━━━━━ Document section

Preferred style for C++ catch blocks

I have a question about the catch block for try/catch combinations. I am using the try statement without caring what the specific error is, just that an error was thrown. Hence, I used the catch (...) construct which will capture anything. To show what I mean, here is the code in its entirety:

      try
        {
          tmp_rgb[0] = static_cast<double> (stoi (str.substr (1,1), nullptr, 16))
                       / 15.0;
          tmp_rgb[1] = static_cast<double> (stoi (str.substr (2,1), nullptr, 16))
                       / 15.0;
          tmp_rgb[2] = static_cast<double> (stoi (str.substr (3,1), nullptr, 16))
                       / 15.0;
        }
      catch (...)
        {
          retval = false;
        }

The function stoi is part of the std library so it will throw a variable of type std::exception. Should I explicitly look for that? To my mind, it seems overly verbose to include that type information when I have no plans to use it. I guess I think of it similarly to using the auto keyword when I don’t particularly care to know what the type is.

Agree to your position :+1: In your particular case ... clearly documents, if the try-block fails, there is nothing better that can be done. Giving an explicit type in the catch block makes me having to look up, what can all be thrown inside this try-block.

We may need to be careful about using “catch (…)” as that will also catch interrupt exceptions and that’s probably not what want when you intend to just catch execution errors.

Just to understand how serious this is, how often would an interrupt be likely to occur and get caught by (...) as opposed to going to the interrupt handler? It seems to me that the probability is something like probability of running this section of code AND probability an interrupt is called. Since, as far as I know, the two are independent events the formula should be P(A) AND P(B) = P(A)*P(B).

The probability of running this section of code is the time it takes to execute this code divided by the total runtime. These are simple library calls so I might figure something like 20 milliseconds per call or a total of 60 milliseconds for the entire block. I don’t know the length of a typical interactive Octave session but I might guess 15 minutes. That would make the first probability 1/15,000.

How many interrupts does Octave typically receive in a 15 minute session? Maybe 5 Ctrl+C to abort something? Seems high to me, but will see where it leads. I’m guessing interrupt routines are slow, maybe 100 milliseconds per invocation. This would make the second probability 1/1,800. Total probability of hitting this would be 1 in 27 million. That’s reasonably low. On the other hand, Bit Error Rates for disk drives are more like 1 in 10^14, so there is room for improvement. I would say that the the fallback path through (...) is not bad. The function returns false and a try/catch block above this one then issues an error and returns the user to the prompt. So, if the interrupt had been a Ctrl+C, rather than say a SIGKILL, the user would end up in the same place (the command prompt) anyways.

If I change the catch block to (const octave::execution_exception&) are we guaranteed to capture everything except interrupts? Or are there additional exception classes that might be missed?

━━━━━━━━━━
━━━━━ Dataset excerpt

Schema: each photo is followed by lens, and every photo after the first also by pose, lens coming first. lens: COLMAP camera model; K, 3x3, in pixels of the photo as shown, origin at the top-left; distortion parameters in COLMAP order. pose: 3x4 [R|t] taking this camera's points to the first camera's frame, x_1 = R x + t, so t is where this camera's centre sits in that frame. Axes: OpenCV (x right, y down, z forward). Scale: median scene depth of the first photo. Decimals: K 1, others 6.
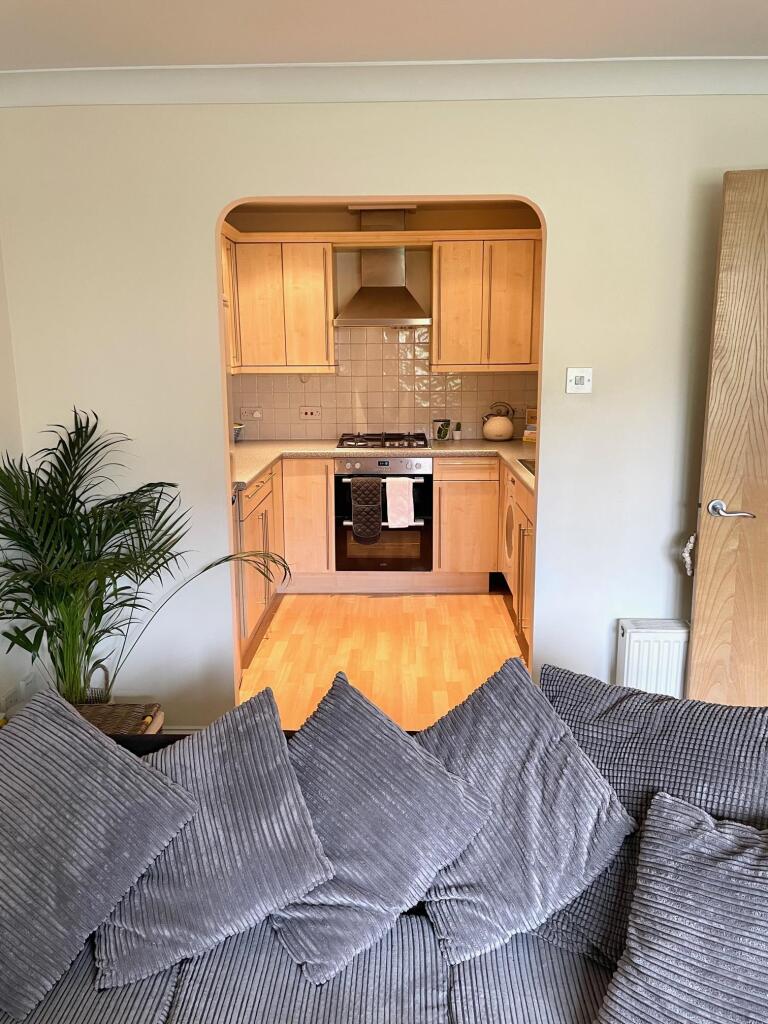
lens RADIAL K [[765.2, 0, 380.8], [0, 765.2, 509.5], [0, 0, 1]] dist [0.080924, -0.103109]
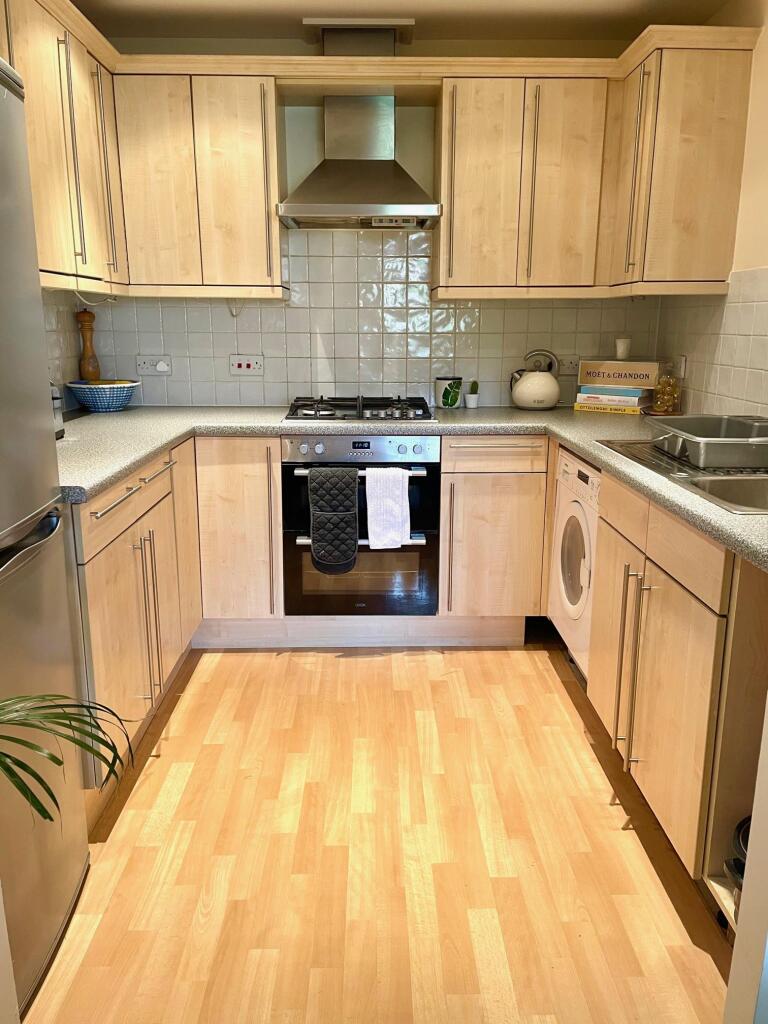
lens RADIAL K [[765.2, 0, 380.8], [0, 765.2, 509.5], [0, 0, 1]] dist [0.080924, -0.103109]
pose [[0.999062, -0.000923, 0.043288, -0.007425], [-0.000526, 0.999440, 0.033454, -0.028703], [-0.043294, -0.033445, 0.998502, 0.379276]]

━━━━━━━━━━

Problem:
Write what comes next in the C++ catch-block discussion, picking up right after its final question. Nothing in the camera data matters here.

Exercise output:
[edited for clarity]

When an interrupt signal arrives, the signal handler runs and sets a global variable. The octave_quit() function checks this variable and throws the interrupt exception if it sees that an interrupt signal has occurred. So that interrupts are somewhat responsive, octave_quit is called in many places throughout Octave. So I think it is highly likely that an interrupt could end up in a catch(…) block.

The interrupt exception is derived from std::exception. Other execution errors are derived from std::runtime_error. So I think the solution is to catch octave::execution_exception or std::runtime_error instead of catching everything.

Easy enough change to make. See http://hg.savannah.gnu.org/hgweb/octave/rev/a88f6107aceb.

Doing a grep for catch (...) shows one more questionable instance in gzip.cc

          try
            {
              X::zip (path, dest_path);
            }
          catch (...)
            {
              // Error "handling" is not including filename on the output list.
              // Also remove created file which maybe was not even created
              // in the first place.  Note that it is possible for the file
              // to exist in the first place and for X::zip to not have
              // clobber it yet but we remove it anyway by design.
              sys::unlink (dest_path);
              return;
            }

I don’t know what kind of exception xlib will throw. Will this also be caught by std::runtime_error and should that replace ... ?

Using grep and looking through the catch blocks in Octave core I notice some inconsistencies.

  1. Some instances of exceptions are labeled with octave:: namespace and others are not. For example, in ov-fcn-handle.cc
                catch (index_exception&)
                  {
                    err_invalid_fcn_handle (m_name);
                  }
  1. Some instances do not declare the exception const, although no change appears to be made to the exception. For example, the code above or this code from ov-java.cc
      catch (std::string msg)
        {
          error ("%s", msg.c_str ());
        }

Am I correct that these are working, but not best practice?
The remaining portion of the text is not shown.